# Text Tokenization Exercise

This exercise explores the challenges of splitting text into sentences and words when dealing with complex real-world text containing dates, amounts, URLs, emails, acronyms, and multi-word expressions.

In [1]:
# Sample text with challenging elements
text = """Dr. John Smith, Ph.D., earned $1,250.50 on Jan. 15, 2024, for his work at A.I. Corp. You can reach him at j.smith@ai-corp.co.uk or visit https://www.ai-corp.co.uk/team/dr-smith for more info.

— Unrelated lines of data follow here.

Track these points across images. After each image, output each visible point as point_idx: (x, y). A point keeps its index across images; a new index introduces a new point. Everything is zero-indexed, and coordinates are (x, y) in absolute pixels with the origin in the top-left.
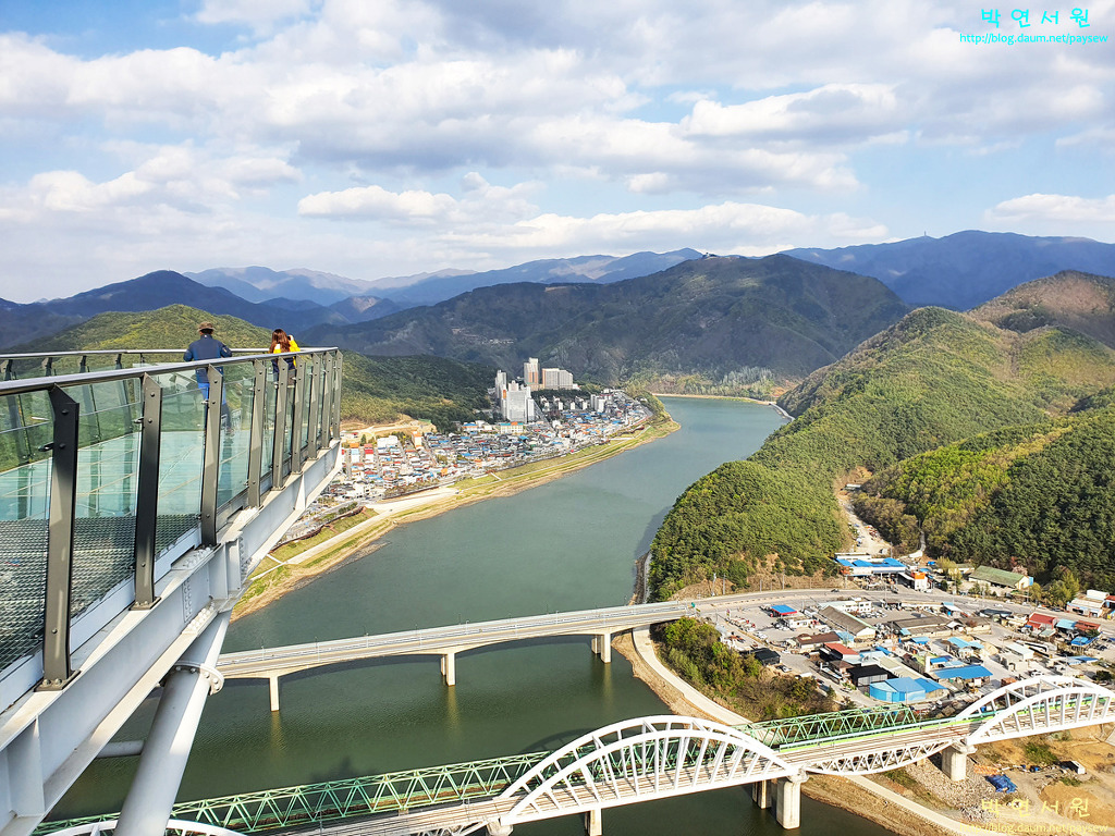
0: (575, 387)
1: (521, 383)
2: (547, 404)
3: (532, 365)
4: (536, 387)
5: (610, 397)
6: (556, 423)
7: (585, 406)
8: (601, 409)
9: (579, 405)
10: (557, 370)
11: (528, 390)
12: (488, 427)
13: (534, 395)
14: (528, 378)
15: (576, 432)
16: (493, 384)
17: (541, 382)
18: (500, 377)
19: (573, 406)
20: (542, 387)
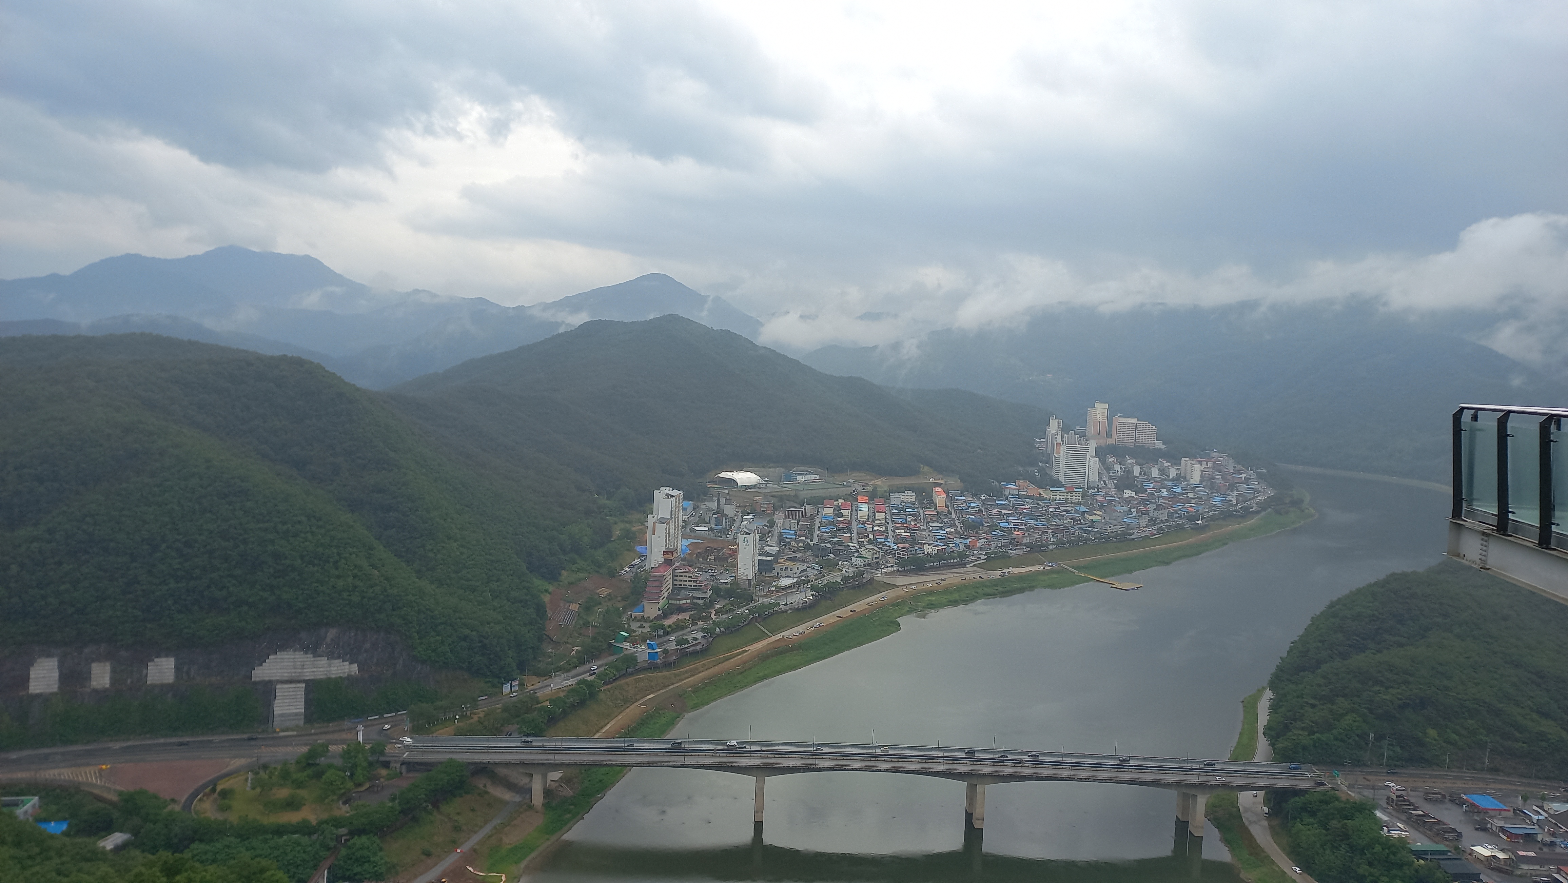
0: (1160, 445)
1: (1082, 435)
2: (1117, 467)
3: (1100, 411)
4: (1102, 442)
5: (1210, 464)
6: (1128, 493)
7: (1173, 473)
8: (1196, 478)
9: (1162, 471)
10: (1135, 421)
11: (1092, 446)
12: (1033, 490)
13: (1101, 453)
14: (1091, 430)
15: (1158, 508)
16: (1043, 434)
17: (1109, 435)
18: (1054, 425)
19: (1155, 473)
20: (1111, 441)
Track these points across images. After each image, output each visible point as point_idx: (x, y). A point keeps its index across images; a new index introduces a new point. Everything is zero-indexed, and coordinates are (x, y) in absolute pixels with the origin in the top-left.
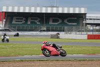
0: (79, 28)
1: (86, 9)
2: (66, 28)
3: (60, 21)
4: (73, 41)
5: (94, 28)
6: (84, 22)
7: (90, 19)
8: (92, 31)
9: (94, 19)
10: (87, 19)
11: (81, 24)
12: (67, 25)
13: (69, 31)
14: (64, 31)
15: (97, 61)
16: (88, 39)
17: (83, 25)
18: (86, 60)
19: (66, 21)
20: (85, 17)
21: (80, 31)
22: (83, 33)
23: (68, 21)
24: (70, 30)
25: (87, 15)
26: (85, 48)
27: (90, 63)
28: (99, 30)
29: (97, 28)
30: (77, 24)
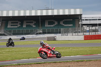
1: (82, 10)
2: (62, 29)
3: (56, 23)
4: (70, 42)
5: (91, 28)
6: (80, 23)
7: (86, 20)
8: (89, 31)
9: (90, 20)
10: (83, 20)
11: (77, 25)
12: (63, 27)
13: (65, 32)
14: (60, 33)
15: (94, 61)
16: (85, 39)
17: (79, 26)
18: (84, 61)
19: (61, 23)
20: (81, 18)
21: (77, 32)
22: (79, 34)
24: (67, 32)
25: (83, 16)
26: (83, 49)
27: (88, 63)
28: (95, 31)
29: (94, 28)
30: (73, 25)
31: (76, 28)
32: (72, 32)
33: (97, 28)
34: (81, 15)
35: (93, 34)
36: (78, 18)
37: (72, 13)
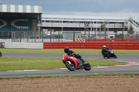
0: (31, 34)
1: (41, 7)
2: (13, 33)
3: (5, 24)
4: (24, 51)
5: (53, 33)
6: (39, 25)
7: (47, 21)
8: (50, 37)
9: (52, 21)
10: (43, 21)
11: (35, 29)
12: (15, 29)
13: (17, 37)
14: (10, 37)
15: (55, 77)
16: (44, 48)
17: (37, 30)
18: (41, 77)
19: (13, 24)
20: (40, 18)
21: (34, 38)
22: (37, 40)
23: (16, 24)
24: (20, 37)
25: (43, 16)
26: (41, 61)
27: (46, 80)
28: (59, 37)
29: (57, 33)
30: (30, 28)
31: (33, 32)
32: (27, 37)
33: (61, 33)
34: (40, 14)
35: (56, 40)
36: (36, 19)
37: (28, 10)
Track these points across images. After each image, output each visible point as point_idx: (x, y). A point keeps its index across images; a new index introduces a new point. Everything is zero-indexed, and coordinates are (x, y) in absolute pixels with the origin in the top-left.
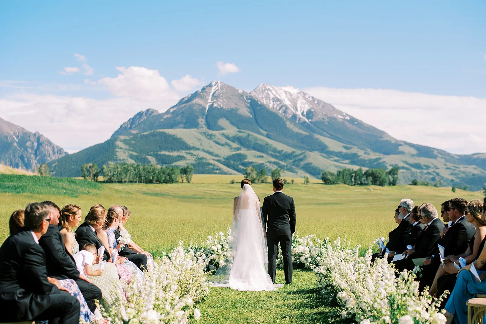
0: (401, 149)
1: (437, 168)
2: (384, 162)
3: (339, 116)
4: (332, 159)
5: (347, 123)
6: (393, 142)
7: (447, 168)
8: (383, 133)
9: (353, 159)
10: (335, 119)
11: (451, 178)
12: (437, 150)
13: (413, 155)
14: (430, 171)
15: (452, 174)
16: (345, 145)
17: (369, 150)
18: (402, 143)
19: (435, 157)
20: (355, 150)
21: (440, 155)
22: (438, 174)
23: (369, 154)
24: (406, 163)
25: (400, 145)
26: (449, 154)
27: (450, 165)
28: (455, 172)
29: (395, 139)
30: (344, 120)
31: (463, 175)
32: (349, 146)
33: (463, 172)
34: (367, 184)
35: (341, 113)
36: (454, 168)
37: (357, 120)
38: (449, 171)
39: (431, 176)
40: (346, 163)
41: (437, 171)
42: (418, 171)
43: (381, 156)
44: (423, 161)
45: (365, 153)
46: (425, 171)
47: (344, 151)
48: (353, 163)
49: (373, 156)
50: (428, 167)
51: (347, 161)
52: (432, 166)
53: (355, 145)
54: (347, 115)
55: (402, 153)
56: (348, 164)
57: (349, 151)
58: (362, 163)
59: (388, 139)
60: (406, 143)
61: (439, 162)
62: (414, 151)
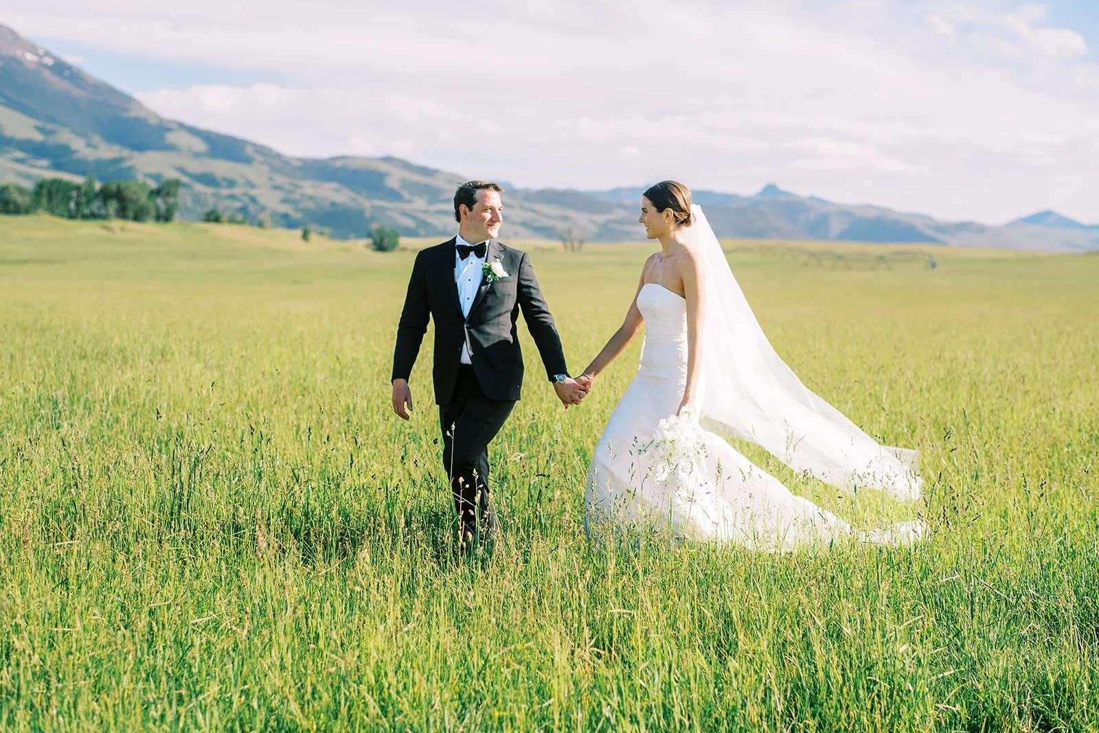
0: (171, 138)
1: (252, 186)
2: (130, 168)
3: (30, 57)
4: (9, 156)
5: (47, 74)
6: (153, 121)
7: (276, 188)
8: (128, 99)
9: (60, 156)
10: (19, 62)
11: (284, 208)
12: (254, 145)
13: (197, 155)
14: (237, 191)
15: (285, 201)
16: (39, 123)
17: (96, 139)
18: (174, 126)
19: (247, 161)
20: (65, 137)
21: (258, 157)
22: (253, 200)
23: (95, 147)
24: (182, 170)
25: (169, 130)
26: (278, 156)
27: (281, 180)
28: (292, 196)
29: (157, 116)
30: (41, 64)
31: (310, 205)
32: (49, 126)
33: (311, 198)
34: (104, 217)
35: (33, 49)
36: (290, 188)
37: (69, 68)
38: (279, 195)
39: (238, 205)
40: (42, 167)
41: (253, 192)
42: (210, 190)
43: (126, 153)
44: (221, 168)
45: (88, 145)
46: (225, 192)
47: (38, 137)
48: (58, 166)
49: (107, 152)
50: (231, 183)
51: (44, 162)
52: (241, 181)
53: (64, 125)
54: (47, 54)
55: (172, 148)
56: (48, 168)
57: (51, 141)
58: (79, 167)
59: (142, 114)
60: (182, 126)
61: (256, 173)
62: (200, 146)
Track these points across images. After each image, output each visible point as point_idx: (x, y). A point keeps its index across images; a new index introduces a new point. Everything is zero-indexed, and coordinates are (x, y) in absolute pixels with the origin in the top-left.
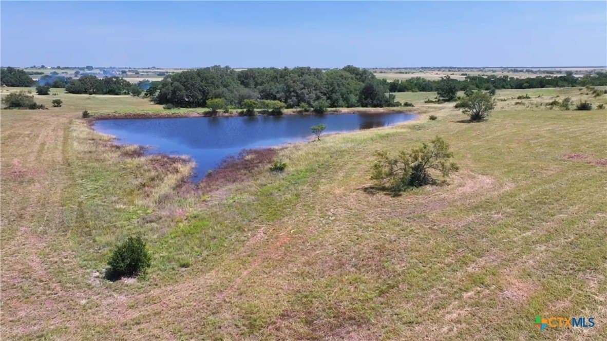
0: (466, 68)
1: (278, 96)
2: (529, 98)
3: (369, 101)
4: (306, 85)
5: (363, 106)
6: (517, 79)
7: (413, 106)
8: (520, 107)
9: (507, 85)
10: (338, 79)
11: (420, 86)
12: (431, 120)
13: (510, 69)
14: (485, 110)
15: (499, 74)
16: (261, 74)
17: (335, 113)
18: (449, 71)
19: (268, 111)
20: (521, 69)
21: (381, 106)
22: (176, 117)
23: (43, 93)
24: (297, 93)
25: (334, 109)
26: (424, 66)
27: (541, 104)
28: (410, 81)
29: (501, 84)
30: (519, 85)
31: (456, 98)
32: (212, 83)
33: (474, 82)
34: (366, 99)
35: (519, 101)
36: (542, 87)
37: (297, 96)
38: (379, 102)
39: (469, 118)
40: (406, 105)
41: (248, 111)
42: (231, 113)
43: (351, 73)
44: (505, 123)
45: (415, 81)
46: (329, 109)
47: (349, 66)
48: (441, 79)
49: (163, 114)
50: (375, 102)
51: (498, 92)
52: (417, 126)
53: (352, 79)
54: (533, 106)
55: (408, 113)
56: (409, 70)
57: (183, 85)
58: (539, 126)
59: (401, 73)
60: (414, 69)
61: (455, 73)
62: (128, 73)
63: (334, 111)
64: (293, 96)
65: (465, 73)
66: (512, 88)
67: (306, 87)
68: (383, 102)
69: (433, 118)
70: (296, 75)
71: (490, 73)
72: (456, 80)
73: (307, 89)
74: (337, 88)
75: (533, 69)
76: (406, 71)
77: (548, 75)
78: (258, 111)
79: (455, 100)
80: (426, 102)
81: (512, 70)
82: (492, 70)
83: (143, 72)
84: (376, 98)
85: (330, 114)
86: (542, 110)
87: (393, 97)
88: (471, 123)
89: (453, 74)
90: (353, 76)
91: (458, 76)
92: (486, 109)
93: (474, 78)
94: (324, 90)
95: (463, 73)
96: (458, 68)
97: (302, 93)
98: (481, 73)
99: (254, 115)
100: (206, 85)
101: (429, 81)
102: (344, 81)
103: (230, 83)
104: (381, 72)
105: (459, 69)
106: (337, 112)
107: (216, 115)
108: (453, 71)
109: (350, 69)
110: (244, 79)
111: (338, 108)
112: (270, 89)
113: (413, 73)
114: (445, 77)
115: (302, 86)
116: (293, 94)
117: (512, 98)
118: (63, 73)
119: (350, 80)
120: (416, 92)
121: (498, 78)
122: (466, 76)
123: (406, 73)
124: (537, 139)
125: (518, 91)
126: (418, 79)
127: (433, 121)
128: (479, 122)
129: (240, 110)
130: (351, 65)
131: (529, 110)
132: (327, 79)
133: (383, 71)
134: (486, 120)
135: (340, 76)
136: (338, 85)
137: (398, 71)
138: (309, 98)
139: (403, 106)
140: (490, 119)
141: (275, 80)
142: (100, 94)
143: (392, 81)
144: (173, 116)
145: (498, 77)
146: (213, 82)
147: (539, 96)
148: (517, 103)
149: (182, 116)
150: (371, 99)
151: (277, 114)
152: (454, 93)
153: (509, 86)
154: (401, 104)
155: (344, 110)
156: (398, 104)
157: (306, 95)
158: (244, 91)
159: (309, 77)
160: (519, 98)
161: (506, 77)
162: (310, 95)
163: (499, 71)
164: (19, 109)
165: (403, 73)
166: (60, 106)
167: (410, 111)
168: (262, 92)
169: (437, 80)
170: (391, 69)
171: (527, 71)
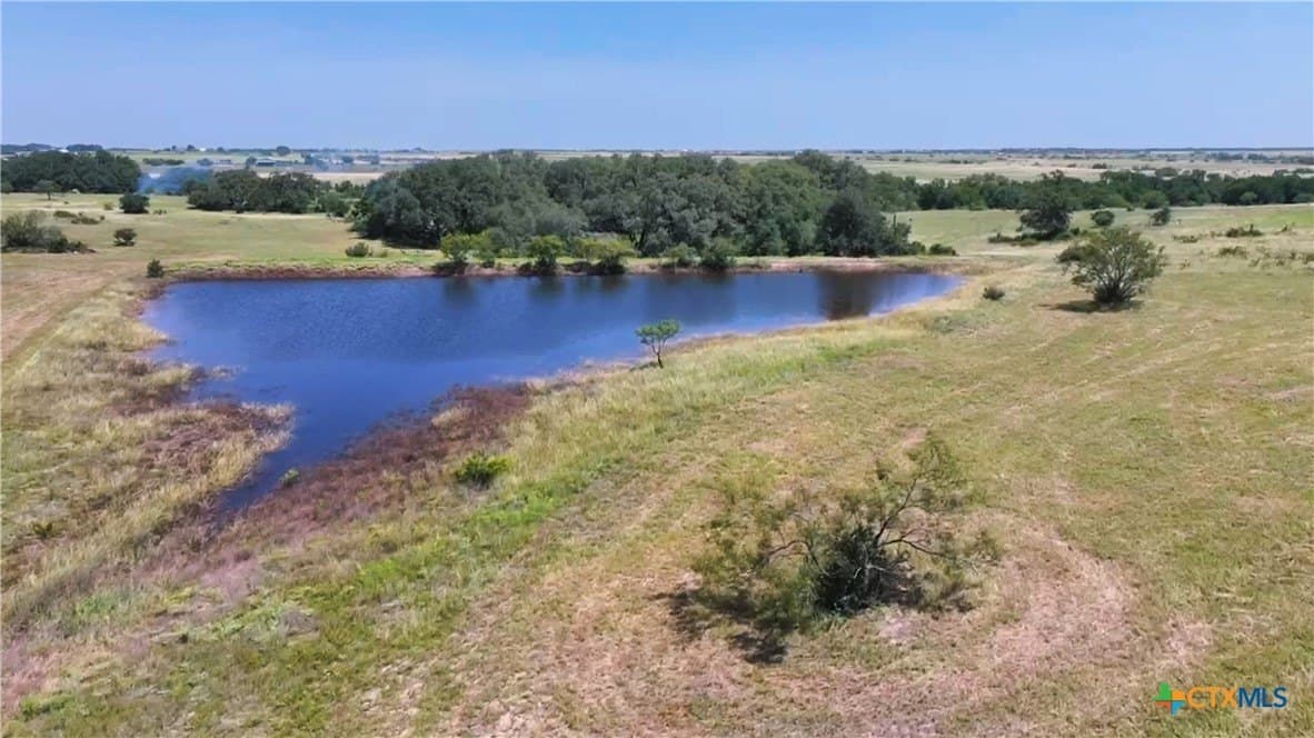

The U.S.A.-based company reported a 23.5% increase in Q3 revenue, totaling €2.5M."""

print("Original text:")
print(text) 

Original text:
Dr. John Smith, Ph.D., earned $1,250.50 on Jan. 15, 2024, for his work at A.I. Corp. You can reach him at j.smith@ai-corp.co.uk or visit https://www.ai-corp.co.uk/team/dr-smith for more info. The U.S.A.-based company reported a 23.5% increase in Q3 revenue, totaling €2.5M.


Before

In [2]:
import re

sentences = re.split(r'(?<=[.!?])\s+', text)
for s in sentences:
    print(s)

Dr.
John Smith, Ph.D., earned $1,250.50 on Jan.
15, 2024, for his work at A.I.
Corp.
You can reach him at j.smith@ai-corp.co.uk or visit https://www.ai-corp.co.uk/team/dr-smith for more info.
The U.S.A.-based company reported a 23.5% increase in Q3 revenue, totaling €2.5M.


In [3]:
words = text.split()
print(words)

['Dr.', 'John', 'Smith,', 'Ph.D.,', 'earned', '$1,250.50', 'on', 'Jan.', '15,', '2024,', 'for', 'his', 'work', 'at', 'A.I.', 'Corp.', 'You', 'can', 'reach', 'him', 'at', 'j.smith@ai-corp.co.uk', 'or', 'visit', 'https://www.ai-corp.co.uk/team/dr-smith', 'for', 'more', 'info.', 'The', 'U.S.A.-based', 'company', 'reported', 'a', '23.5%', 'increase', 'in', 'Q3', 'revenue,', 'totaling', '€2.5M.']


After

In [6]:
import spacy
nlp = spacy.load("en_core_web_sm")
doc = nlp(text)
sentences = []
for s in doc.sents:
    sentences.append(s.text)


sentences

['Dr. John Smith, Ph.D., earned $1,250.50 on Jan. 15, 2024, for his work at A.I. Corp.',
 'You can reach him at j.smith@ai-corp.co.uk or visit https://www.ai-corp.co.uk/team/dr-smith for more info.',
 'The U.S.A.-based company reported a 23.5% increase in Q3 revenue, totaling €2.5M.']

# Corpus Tokenization Exercise

This exercise explores the challenges of splitting words in large corpuses and find the most common words. 

## The Challenge

Given a file `shakes.txt` in the book folder. Find the words that are more common in Shakespeare's book.